1942 film by George B. Seitz

Pierre of the Plains is a 1942 Northern film set in Saskatchewan, Canada, directed by George B. Seitz and starring John Carroll and Ruth Hussey. The supporting cast features Bruce Cabot, Reginald Owen, Henry Travers, Evelyn Ankers and Sheldon Leonard. The movie is a remake of a 1914 version co-written by and starring Edgar Selwyn.

==Plot==
Pierre (Carroll), a singing French-Canadian trapper, acts as a non-commissioned law enforcement officer, punishing traveling salesman Clerou (Leonard) for "selling whiskey to Indians." When his intrusive nature gets him into trouble with the Royal Canadian Mounted Police, he is brought to the station.

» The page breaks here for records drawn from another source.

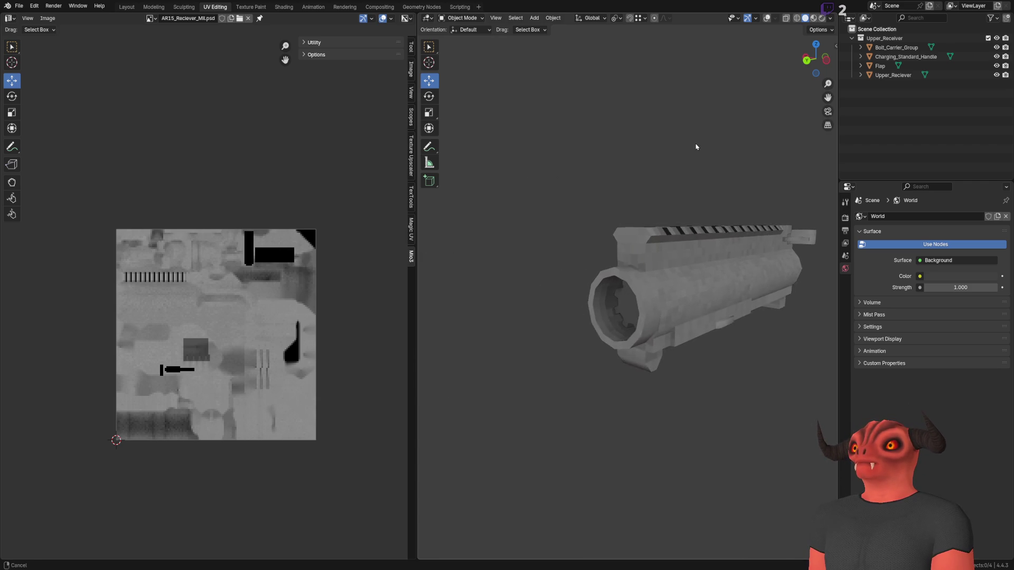
key("Home")
key("a")
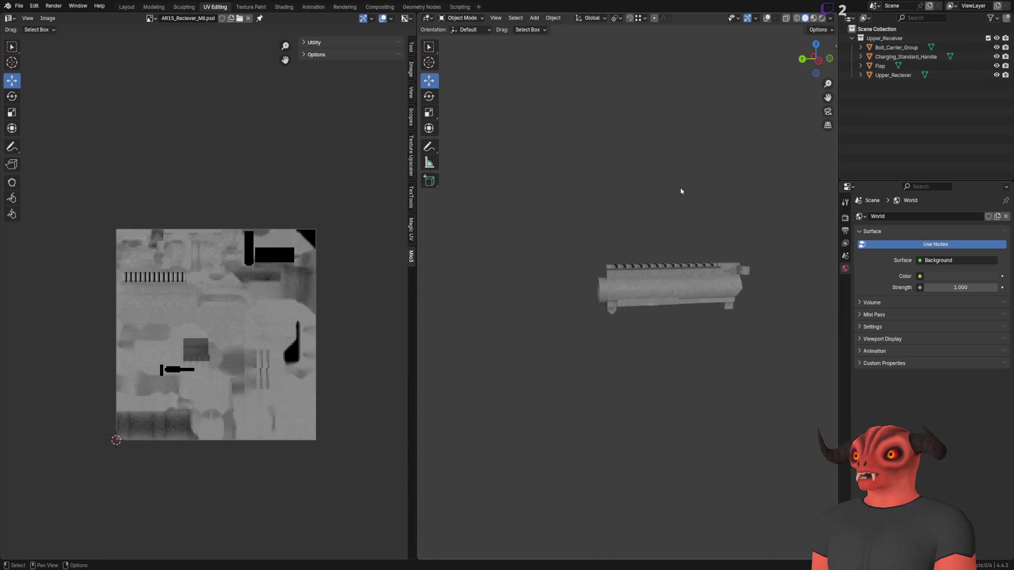
Pick through the Flap and Bolt_Carrier_Group parts to select the Charging_Standard_Handle.
left_click(676, 280)
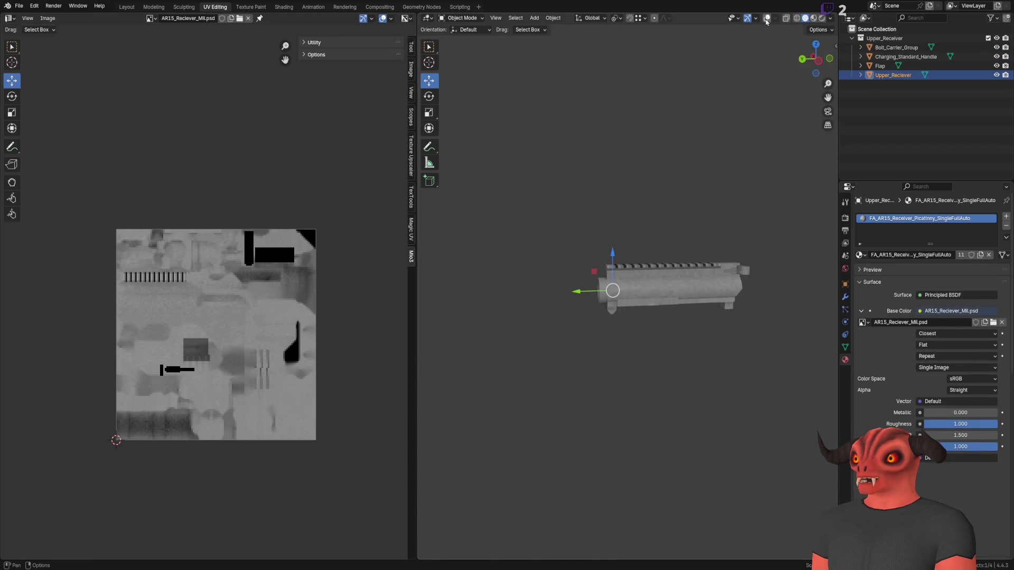
left_click(663, 157)
mouse_move(663, 156)
left_mouse_down()
mouse_move(568, 167)
mouse_move(616, 119)
mouse_move(545, 195)
mouse_move(679, 236)
mouse_move(671, 254)
mouse_move(525, 236)
mouse_move(646, 223)
mouse_move(554, 206)
mouse_move(585, 208)
left_mouse_up()
left_click(672, 254)
scroll(653, 242, "down", 3)
scroll(525, 236, "up", 4)
left_click(645, 223)
scroll(646, 223, "down", 4)
scroll(521, 193, "up", 4)
scroll(522, 195, "down", 4)
left_click(507, 207)
scroll(507, 207, "up", 4)
left_click(585, 208)
scroll(578, 148, "down", 3)
left_click_drag(578, 147, 626, 161)
With Affect Only Origins on, move the handle's origin to its front tip.
left_click(829, 18)
left_click(836, 46)
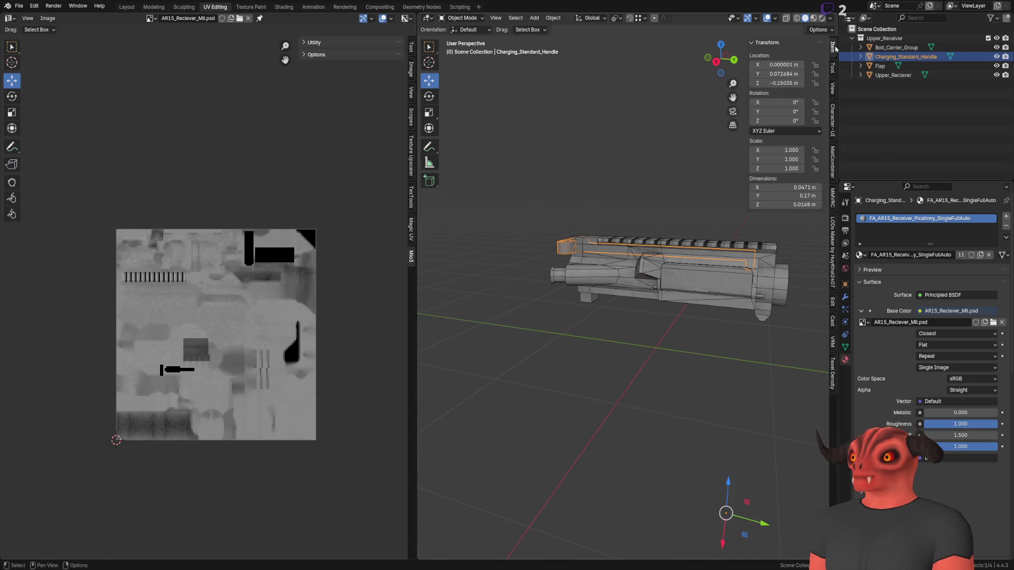
left_click_drag(635, 130, 507, 53)
left_click(818, 29)
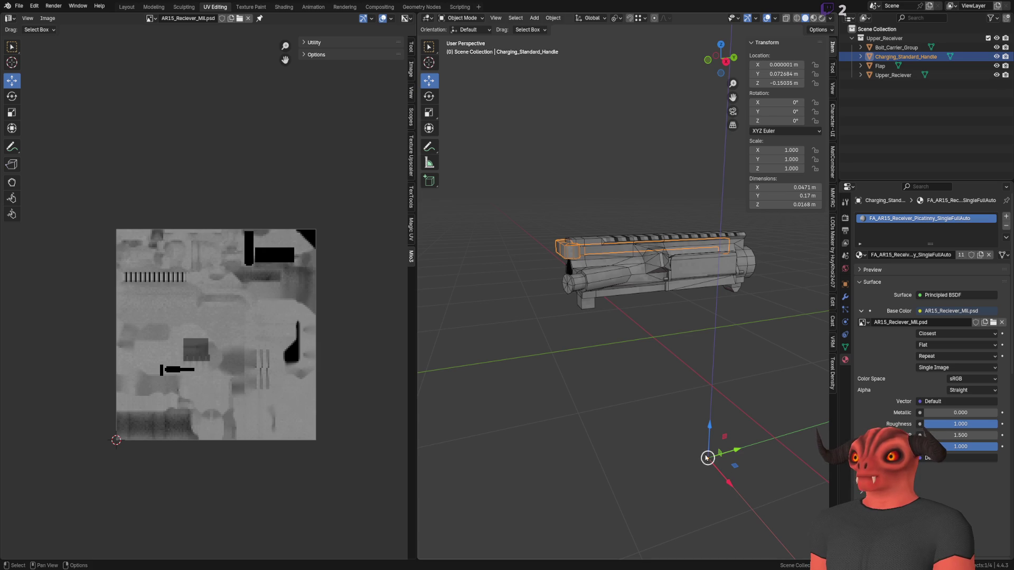
mouse_move(711, 457)
left_mouse_down()
mouse_move(622, 288)
mouse_move(559, 245)
left_mouse_up()
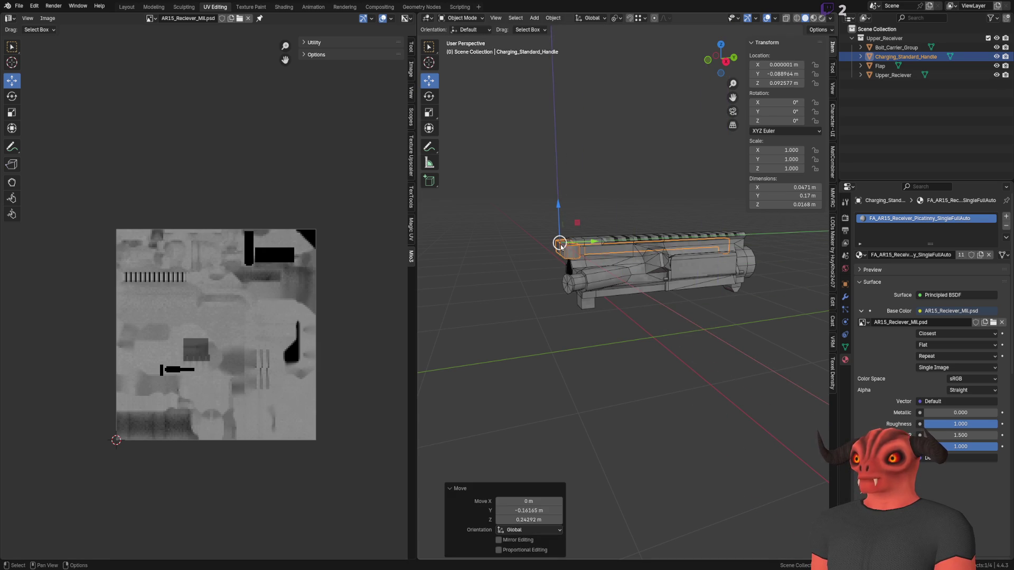
scroll(559, 245, "up", 6)
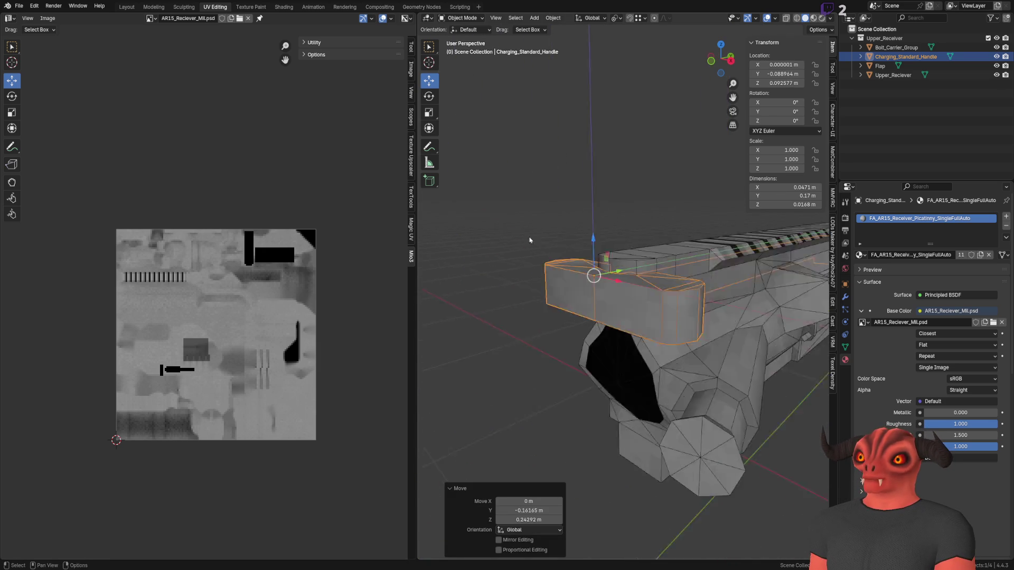
scroll(664, 250, "up", 7)
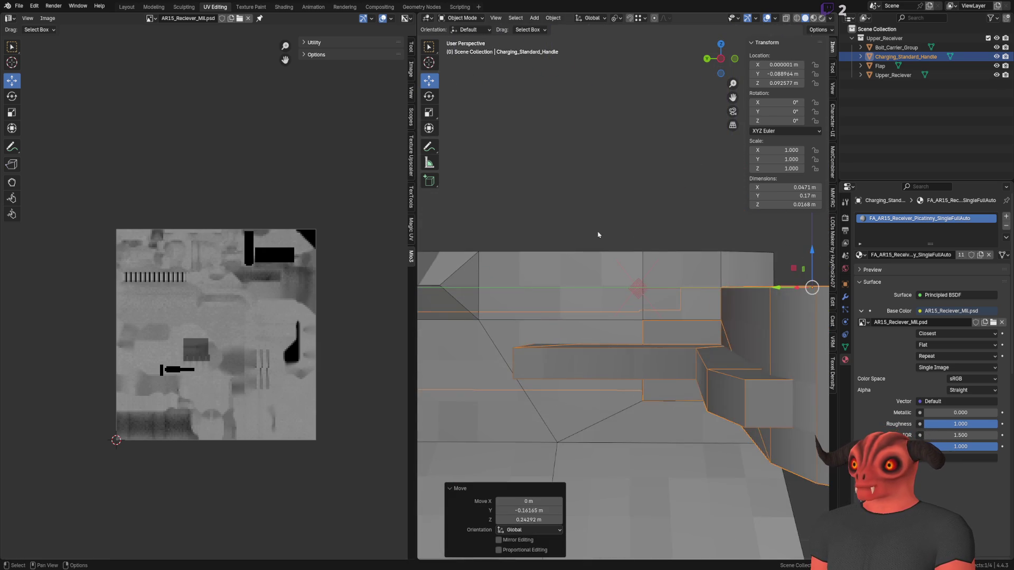
mouse_move(761, 259)
left_mouse_down()
mouse_move(588, 307)
mouse_move(607, 268)
mouse_move(518, 344)
mouse_move(512, 387)
left_mouse_up()
scroll(588, 306, "down", 4)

In order to avoid incarceration, he claims that he is engaged to be married to the lovely Daisy Denton (Hussey), a popular barmaid who runs the local saloon, but who is actually engaged to "Jap" Durkin (Cabot).

After Pierre's shrewd planning destroys the possibly of a marriage to Daisy, Durkin vows revenge. Meanwhile, Pierre spends his time romancing Daisy and simultaneously getting into scrapes with the mounties. While riding horseback en route to town and back to his rural campsite, he often breaks into the song "Saskatchewan."

Daisy's brother Val (Brown) shoots "Clerou" and is placed under arrest by Durkin. Through mutual conspiring on the part of Pierre and Daisy, they manage to help Val escape from jail, where the four of them hideout at Pierre's rural campsite. Durkin finds them and confronts Pierre, resulting in a gunfire battle that kills Durkin. After a very brief investigation, Pierre marries Daisy and rides off for their honeymoon, singing "Saskatchewan."

==Production==
The railroad scene was filmed on the Sierra Railroad in Tuolumne County, California.

==Reception==
According to MGM records, the film earned $289,000 in the US and Canada and $138,000 elsewhere, costing the studio a loss of $111,000.